*ACTIVITY*.
Return every entry below exactly as written.

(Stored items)

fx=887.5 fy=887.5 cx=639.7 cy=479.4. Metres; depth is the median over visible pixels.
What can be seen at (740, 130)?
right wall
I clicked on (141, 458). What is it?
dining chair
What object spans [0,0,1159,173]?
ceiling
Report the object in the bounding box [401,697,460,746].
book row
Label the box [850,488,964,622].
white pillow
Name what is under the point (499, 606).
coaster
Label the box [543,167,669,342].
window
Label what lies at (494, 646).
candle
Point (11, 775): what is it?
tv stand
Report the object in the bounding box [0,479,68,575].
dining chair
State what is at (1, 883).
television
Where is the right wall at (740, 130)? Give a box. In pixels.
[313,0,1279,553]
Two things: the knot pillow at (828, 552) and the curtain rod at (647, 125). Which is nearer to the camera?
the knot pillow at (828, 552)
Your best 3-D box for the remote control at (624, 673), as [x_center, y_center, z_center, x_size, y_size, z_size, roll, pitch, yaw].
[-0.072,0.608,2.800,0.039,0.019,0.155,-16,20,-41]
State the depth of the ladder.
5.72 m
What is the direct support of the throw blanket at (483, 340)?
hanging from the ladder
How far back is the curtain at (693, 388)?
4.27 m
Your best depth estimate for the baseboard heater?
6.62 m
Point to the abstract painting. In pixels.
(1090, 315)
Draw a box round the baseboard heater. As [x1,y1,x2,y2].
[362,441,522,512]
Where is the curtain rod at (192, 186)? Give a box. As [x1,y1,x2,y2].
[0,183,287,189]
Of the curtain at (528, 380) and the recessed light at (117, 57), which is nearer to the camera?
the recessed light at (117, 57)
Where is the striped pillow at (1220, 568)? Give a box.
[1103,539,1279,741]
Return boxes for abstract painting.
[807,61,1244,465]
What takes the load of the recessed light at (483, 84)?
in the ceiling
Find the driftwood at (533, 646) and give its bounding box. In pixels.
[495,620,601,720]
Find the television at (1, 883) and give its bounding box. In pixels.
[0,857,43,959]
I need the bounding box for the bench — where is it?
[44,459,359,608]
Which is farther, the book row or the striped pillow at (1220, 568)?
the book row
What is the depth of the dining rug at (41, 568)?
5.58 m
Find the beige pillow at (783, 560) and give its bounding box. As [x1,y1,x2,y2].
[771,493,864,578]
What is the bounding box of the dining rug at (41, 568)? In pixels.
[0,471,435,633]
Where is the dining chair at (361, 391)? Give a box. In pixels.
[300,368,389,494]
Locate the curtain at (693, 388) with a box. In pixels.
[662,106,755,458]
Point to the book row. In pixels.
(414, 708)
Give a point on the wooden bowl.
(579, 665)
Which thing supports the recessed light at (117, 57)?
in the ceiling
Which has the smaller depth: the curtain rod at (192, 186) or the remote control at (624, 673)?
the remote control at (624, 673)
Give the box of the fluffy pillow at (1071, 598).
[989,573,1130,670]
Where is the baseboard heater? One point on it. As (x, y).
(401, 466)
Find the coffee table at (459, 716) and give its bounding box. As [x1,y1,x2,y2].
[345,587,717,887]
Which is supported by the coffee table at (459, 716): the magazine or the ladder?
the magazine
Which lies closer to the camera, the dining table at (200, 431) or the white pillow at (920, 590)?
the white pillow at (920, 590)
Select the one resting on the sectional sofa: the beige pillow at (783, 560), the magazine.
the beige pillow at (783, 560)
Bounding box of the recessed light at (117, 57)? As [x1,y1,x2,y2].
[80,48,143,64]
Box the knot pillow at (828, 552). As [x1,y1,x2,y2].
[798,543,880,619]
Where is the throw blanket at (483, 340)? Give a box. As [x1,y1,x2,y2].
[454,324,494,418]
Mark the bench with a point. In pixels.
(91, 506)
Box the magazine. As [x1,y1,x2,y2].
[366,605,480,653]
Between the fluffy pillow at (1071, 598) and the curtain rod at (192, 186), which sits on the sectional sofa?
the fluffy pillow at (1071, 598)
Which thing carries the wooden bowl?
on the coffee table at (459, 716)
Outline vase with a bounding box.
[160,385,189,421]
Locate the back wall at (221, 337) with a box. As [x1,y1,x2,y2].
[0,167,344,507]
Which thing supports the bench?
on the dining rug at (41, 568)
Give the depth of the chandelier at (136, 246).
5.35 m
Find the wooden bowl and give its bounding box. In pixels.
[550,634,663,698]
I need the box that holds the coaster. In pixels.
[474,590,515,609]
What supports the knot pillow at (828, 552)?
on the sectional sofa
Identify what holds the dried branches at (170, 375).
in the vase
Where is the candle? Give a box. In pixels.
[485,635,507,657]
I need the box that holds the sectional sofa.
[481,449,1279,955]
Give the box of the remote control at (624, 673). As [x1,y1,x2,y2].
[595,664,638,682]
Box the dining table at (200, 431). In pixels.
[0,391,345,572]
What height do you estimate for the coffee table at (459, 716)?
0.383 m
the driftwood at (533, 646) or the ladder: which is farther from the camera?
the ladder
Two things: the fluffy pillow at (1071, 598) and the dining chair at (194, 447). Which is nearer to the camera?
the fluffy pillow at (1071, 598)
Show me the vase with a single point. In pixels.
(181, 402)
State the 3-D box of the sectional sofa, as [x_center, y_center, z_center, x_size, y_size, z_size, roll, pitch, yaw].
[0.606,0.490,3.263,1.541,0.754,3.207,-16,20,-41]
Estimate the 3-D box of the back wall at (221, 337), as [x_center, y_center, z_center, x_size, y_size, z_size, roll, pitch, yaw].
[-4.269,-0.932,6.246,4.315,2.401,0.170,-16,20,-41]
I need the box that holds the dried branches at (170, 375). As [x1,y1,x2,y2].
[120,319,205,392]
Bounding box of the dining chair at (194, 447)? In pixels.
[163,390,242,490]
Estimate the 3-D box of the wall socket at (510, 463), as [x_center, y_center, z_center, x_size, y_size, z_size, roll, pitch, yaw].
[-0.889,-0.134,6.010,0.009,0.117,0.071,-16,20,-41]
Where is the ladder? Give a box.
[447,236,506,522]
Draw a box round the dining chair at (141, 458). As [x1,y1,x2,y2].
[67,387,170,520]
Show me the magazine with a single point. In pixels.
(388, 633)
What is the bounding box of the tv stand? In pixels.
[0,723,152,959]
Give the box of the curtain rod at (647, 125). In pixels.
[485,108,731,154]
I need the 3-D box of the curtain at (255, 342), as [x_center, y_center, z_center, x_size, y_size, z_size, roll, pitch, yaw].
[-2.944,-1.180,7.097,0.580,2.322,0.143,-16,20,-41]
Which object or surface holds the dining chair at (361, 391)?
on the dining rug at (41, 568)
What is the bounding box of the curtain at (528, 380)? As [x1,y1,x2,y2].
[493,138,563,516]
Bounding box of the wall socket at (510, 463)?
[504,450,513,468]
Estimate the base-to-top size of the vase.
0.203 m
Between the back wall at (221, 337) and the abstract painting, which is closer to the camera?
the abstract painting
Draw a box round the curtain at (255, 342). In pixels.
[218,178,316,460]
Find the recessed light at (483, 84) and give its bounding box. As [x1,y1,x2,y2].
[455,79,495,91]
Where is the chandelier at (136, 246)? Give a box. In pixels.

*COMPLETED TASK*.
fx=887.5 fy=887.5 cx=639.7 cy=479.4. Metres; depth is the median over visible pixels.
What can be seen at (740, 130)?
right wall
I clicked on (141, 458). What is it?
dining chair
What object spans [0,0,1159,173]?
ceiling
Report the object in the bounding box [401,697,460,746].
book row
Label the box [850,488,964,622].
white pillow
Name what is under the point (499, 606).
coaster
Label the box [543,167,669,342].
window
Label what lies at (494, 646).
candle
Point (11, 775): what is it?
tv stand
Report the object in the bounding box [0,479,68,575].
dining chair
State what is at (1, 883).
television
Where is the right wall at (740, 130)? Give a box. In pixels.
[313,0,1279,553]
Two things: the knot pillow at (828, 552) and the curtain rod at (647, 125). Which is nearer to the camera?
the knot pillow at (828, 552)
Your best 3-D box for the remote control at (624, 673), as [x_center, y_center, z_center, x_size, y_size, z_size, roll, pitch, yaw].
[-0.072,0.608,2.800,0.039,0.019,0.155,-16,20,-41]
State the depth of the ladder.
5.72 m
What is the direct support of the throw blanket at (483, 340)?
hanging from the ladder
How far back is the curtain at (693, 388)?
4.27 m
Your best depth estimate for the baseboard heater?
6.62 m
Point to the abstract painting. In pixels.
(1090, 315)
Draw a box round the baseboard heater. As [x1,y1,x2,y2].
[362,441,522,512]
Where is the curtain rod at (192, 186)? Give a box. As [x1,y1,x2,y2].
[0,183,287,189]
Of the curtain at (528, 380) and the recessed light at (117, 57), which is nearer to the camera?
the recessed light at (117, 57)
Where is the striped pillow at (1220, 568)? Give a box.
[1103,539,1279,741]
Return boxes for abstract painting.
[807,61,1244,465]
What takes the load of the recessed light at (483, 84)?
in the ceiling
Find the driftwood at (533, 646) and give its bounding box. In pixels.
[495,620,601,720]
Find the television at (1, 883) and give its bounding box. In pixels.
[0,857,43,959]
I need the bounding box for the bench — where is it?
[44,459,359,608]
Which is farther, the book row or the striped pillow at (1220, 568)?
the book row
What is the depth of the dining rug at (41, 568)?
5.58 m
Find the beige pillow at (783, 560) and give its bounding box. As [x1,y1,x2,y2].
[771,493,864,578]
What is the bounding box of the dining rug at (41, 568)? In pixels.
[0,471,435,633]
Where is the dining chair at (361, 391)? Give a box. In pixels.
[300,368,389,494]
Locate the curtain at (693, 388) with a box. In pixels.
[662,106,755,458]
Point to the book row. In pixels.
(414, 708)
Give a point on the wooden bowl.
(579, 665)
Which thing supports the recessed light at (117, 57)?
in the ceiling
Which has the smaller depth: the curtain rod at (192, 186) or the remote control at (624, 673)?
the remote control at (624, 673)
Give the box of the fluffy pillow at (1071, 598).
[989,573,1130,670]
Where is the baseboard heater? One point on it. As (x, y).
(401, 466)
Find the coffee table at (459, 716) and give its bounding box. As [x1,y1,x2,y2].
[345,587,717,887]
Which is supported by the coffee table at (459, 716): the magazine or the ladder?
the magazine
Which lies closer to the camera, the dining table at (200, 431) or the white pillow at (920, 590)?
the white pillow at (920, 590)
Select the one resting on the sectional sofa: the beige pillow at (783, 560), the magazine.
the beige pillow at (783, 560)
Bounding box of the recessed light at (117, 57)? As [x1,y1,x2,y2].
[80,48,143,64]
Box the knot pillow at (828, 552). As [x1,y1,x2,y2].
[798,543,880,619]
Where is the throw blanket at (483, 340)? Give a box. As [x1,y1,x2,y2].
[454,324,494,418]
Mark the bench with a point. In pixels.
(91, 506)
Box the magazine. As [x1,y1,x2,y2].
[366,605,480,653]
Between the fluffy pillow at (1071, 598) and the curtain rod at (192, 186), which sits on the sectional sofa?
the fluffy pillow at (1071, 598)
Which thing carries the wooden bowl?
on the coffee table at (459, 716)
Outline vase with a bounding box.
[160,385,189,421]
Locate the back wall at (221, 337) with a box. As [x1,y1,x2,y2].
[0,167,344,507]
Which thing supports the bench?
on the dining rug at (41, 568)
Give the depth of the chandelier at (136, 246).
5.35 m
Find the wooden bowl and give its bounding box. In pixels.
[550,634,663,698]
I need the box that holds the coaster. In pixels.
[474,590,515,609]
What supports the knot pillow at (828, 552)?
on the sectional sofa
Identify what holds the dried branches at (170, 375).
in the vase
Where is the candle? Give a box. In pixels.
[485,635,507,657]
I need the box that holds the sectional sofa.
[481,449,1279,955]
Give the box of the remote control at (624, 673). As [x1,y1,x2,y2].
[595,664,638,682]
Box the dining table at (200, 431). In pixels.
[0,391,345,572]
What height do you estimate for the coffee table at (459, 716)?
0.383 m
the driftwood at (533, 646) or the ladder: which is farther from the camera?
the ladder
Two things: the fluffy pillow at (1071, 598) and the dining chair at (194, 447). Which is nearer to the camera?
the fluffy pillow at (1071, 598)
Show me the vase with a single point. In pixels.
(181, 402)
State the 3-D box of the sectional sofa, as [x_center, y_center, z_center, x_size, y_size, z_size, roll, pitch, yaw].
[0.606,0.490,3.263,1.541,0.754,3.207,-16,20,-41]
Estimate the 3-D box of the back wall at (221, 337), as [x_center, y_center, z_center, x_size, y_size, z_size, roll, pitch, yaw].
[-4.269,-0.932,6.246,4.315,2.401,0.170,-16,20,-41]
I need the box that holds the dried branches at (170, 375). As [x1,y1,x2,y2].
[120,319,205,392]
Bounding box of the dining chair at (194, 447)? In pixels.
[163,390,242,490]
Estimate the 3-D box of the wall socket at (510, 463), as [x_center, y_center, z_center, x_size, y_size, z_size, roll, pitch, yaw].
[-0.889,-0.134,6.010,0.009,0.117,0.071,-16,20,-41]
Where is the ladder? Give a box.
[447,236,506,522]
Draw a box round the dining chair at (141, 458). As [x1,y1,x2,y2].
[67,387,170,520]
Show me the magazine with a single point. In pixels.
(388, 633)
What is the bounding box of the tv stand? In pixels.
[0,723,152,959]
Give the box of the curtain rod at (647, 125). In pixels.
[485,108,731,154]
I need the 3-D box of the curtain at (255, 342), as [x_center, y_center, z_center, x_size, y_size, z_size, roll, pitch, yaw].
[-2.944,-1.180,7.097,0.580,2.322,0.143,-16,20,-41]
Which object or surface holds the dining chair at (361, 391)?
on the dining rug at (41, 568)
What is the bounding box of the curtain at (528, 380)? As [x1,y1,x2,y2].
[493,138,563,516]
Bounding box of the wall socket at (510, 463)?
[504,450,513,468]
Estimate the base-to-top size of the vase.
0.203 m
Between the back wall at (221, 337) and the abstract painting, which is closer to the camera?
the abstract painting
Draw a box round the curtain at (255, 342). In pixels.
[218,178,316,460]
Find the recessed light at (483, 84) and give its bounding box. As [x1,y1,x2,y2].
[455,79,495,91]
Where is the chandelier at (136, 246)? Give a box. In pixels.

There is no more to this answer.